Andy Wenzel/APA/BUNDESKANZLERAMT/dpa

Reise in Türkei erschwert: Österreich verhängt höchste Warnstufe für Westbalkan

1.7.2020 14:26 Uhr

Österreich packt die Reisekeule für den Westbalkan aus. Susanne Raab (ÖVP), Integrationsministerin von Österreich und Alexander Schallenberg (ÖVP), Außenminister von Österreich, erklärten auf einer Pressekonferenz, wie es zu der höchsten Warnstufe bei Reisewarnungen kam, wenn man in den sechs Ländern des Westbalkans seinen Urlaub verbringen möchte. Und auch für die Türkei gilt die Sicherheitsstufe 6, die höchste der möglichen Warnstufen.

Das Außenministerium von Österreich hat für die Westbalkan-Staaten die maximal mögliche Reisewarnstufe verhängt. Grund: Hohe Infektionszahlen mit dem Coronavirus. Das jedenfalls berichtet der österreichische Außenminister Alexander Schallenberg von der ÖVP am Mittwoch. Folgende Staaten sind davon betroffen: Albanien, Bosnien-Herzegowina, Kosovo, Montenegro, Nordmazedonien und Serbien. Schallenberg begründete den Schritt damit, dass man in Sachen Reisefreiheit von sehr weit von der Normalität entfernt sei. Man habe im Land bereits Infektionsfälle von Personen verzeichnet, die aus den betreffenden Ländern eingereist seien. Man würde ebenso sehen, dass dort Fallzahlen steigen und nicht abnehmen. Man gehe davon aus, dass sich die Situation in den angesprochenen Ländern nicht verbessert, sondern verschlechtert. Auch Slowenien und Kroatien seien auf dem Radar, wo man Cluster von Neuinfektionen sehen könne.

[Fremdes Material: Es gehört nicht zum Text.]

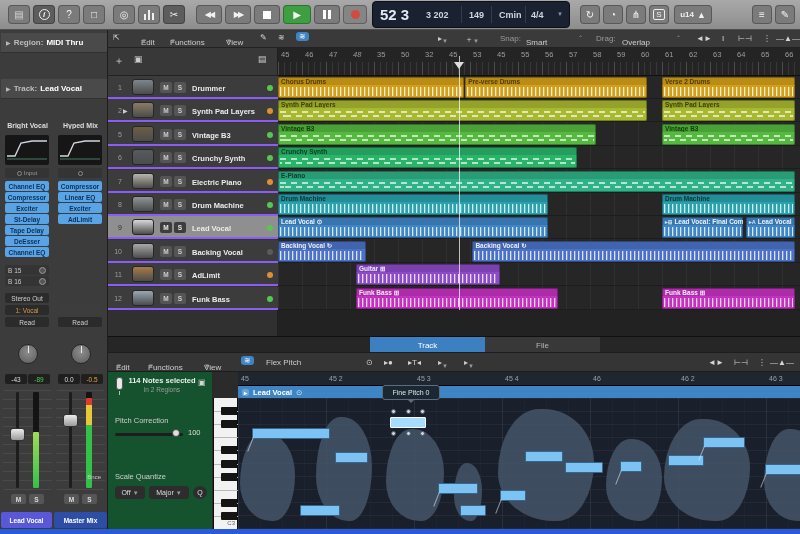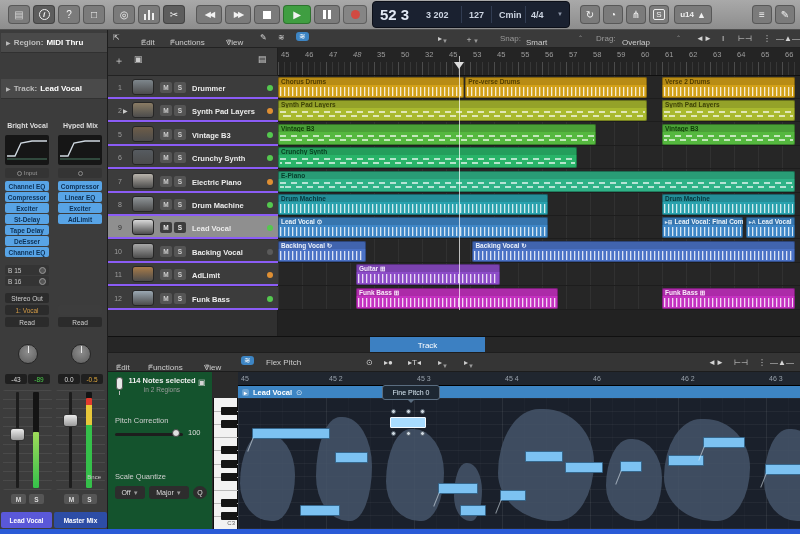"127" span.mid { text: 127 -> 149 }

Türkei hat ebenso Sicherheitsstufe 6

Sicherheitsstufe 6 bei der Reisewarnung von Österreich bedeutet, dass Österreicher aufgefordert werden, diese Länder zu verlassen. Hinzu kommt das, was sowieso schon Pflicht ist: 14-tägige Quarantäne bei der Einreise aus den betroffenen Ländern. Österreich fordert dazu auf, man solle diese Warnstufe sehr ernst nehmen. Und man habe einen besonderen Grund, so vorzugehen, betont das Außenministerium. Viele Menschen in Österreich hätten dort familiäre Wurzeln und würden in den Westbalkan zu Familienbesuchen fahren. Man wäre sich über die Tragweite bewusst und wisse, dass es für diese Menschen nicht leicht sei. Gerade jetzt in den Sommerferien. Aber man sähe keine anderen Mittel.

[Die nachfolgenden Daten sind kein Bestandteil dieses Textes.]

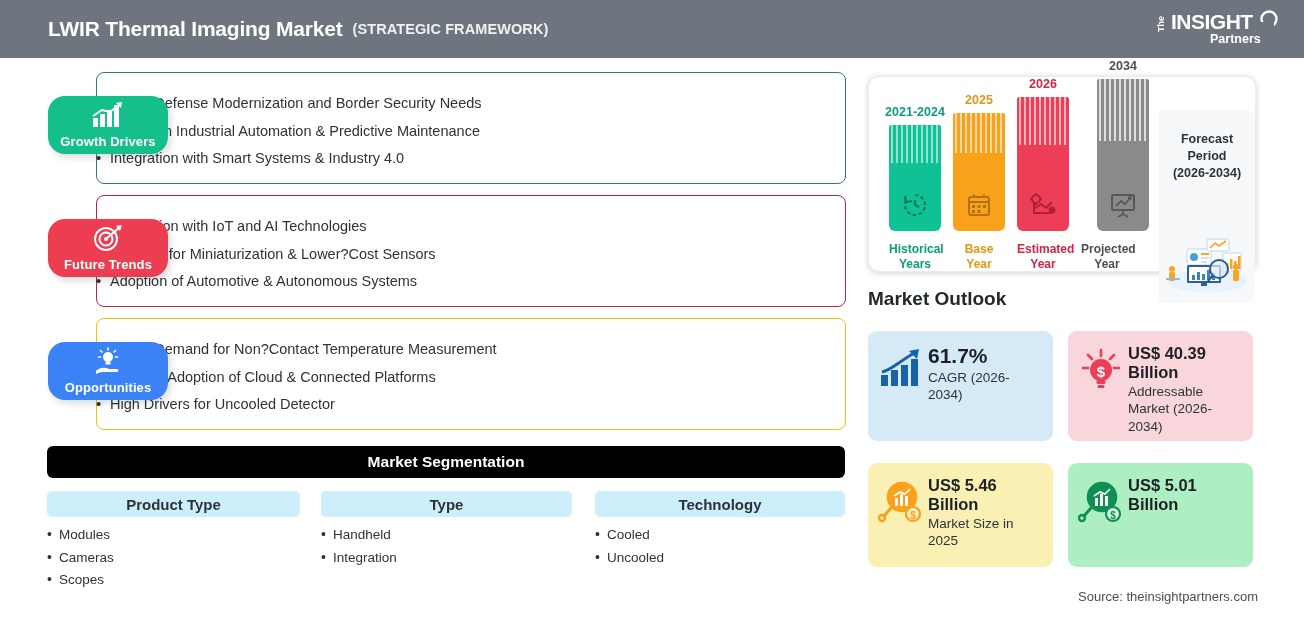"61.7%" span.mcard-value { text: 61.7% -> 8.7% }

Integrationsministerin Susanne Raab von der ÖVP argumentierte auf gleicher Ebene und bat die Menschen, sich an die Warnungen zu halten, auch wenn es schwerfallen würde. Man würde nun gezielt Menschen, die ihre Wurzeln im Westbalkan oder der Türkei haben mit einer Kampagne informieren. Man warnte ebenso seitens des Innenministeriums in Person von Innenminister Karl Nehammer von der ÖVP davor, dass man bei der Rückreise das Coronavirus mit sich führen könne - als Reisegepäck. Österreich werde, das sei klar, "intensiv an den Grenzen kontrollieren". Zusätzlich solle es 1500 Polizisten geben, die dem Grenzschutz zugeteilt würden. Eine Einreise ohne Test sei kein Kavaliersdelikt. Es würden Strafen von 1450 Euro drohen. Die Reisewarnung in Österreich, die auch Menschen mit türkischen Wurzeln betrifft, erreicht damit knapp 300.000 Menschen in Österreich, die türkischstämmig sind. Plus rund 550.000 Personen aus dem ehemaligen Jugoslawien.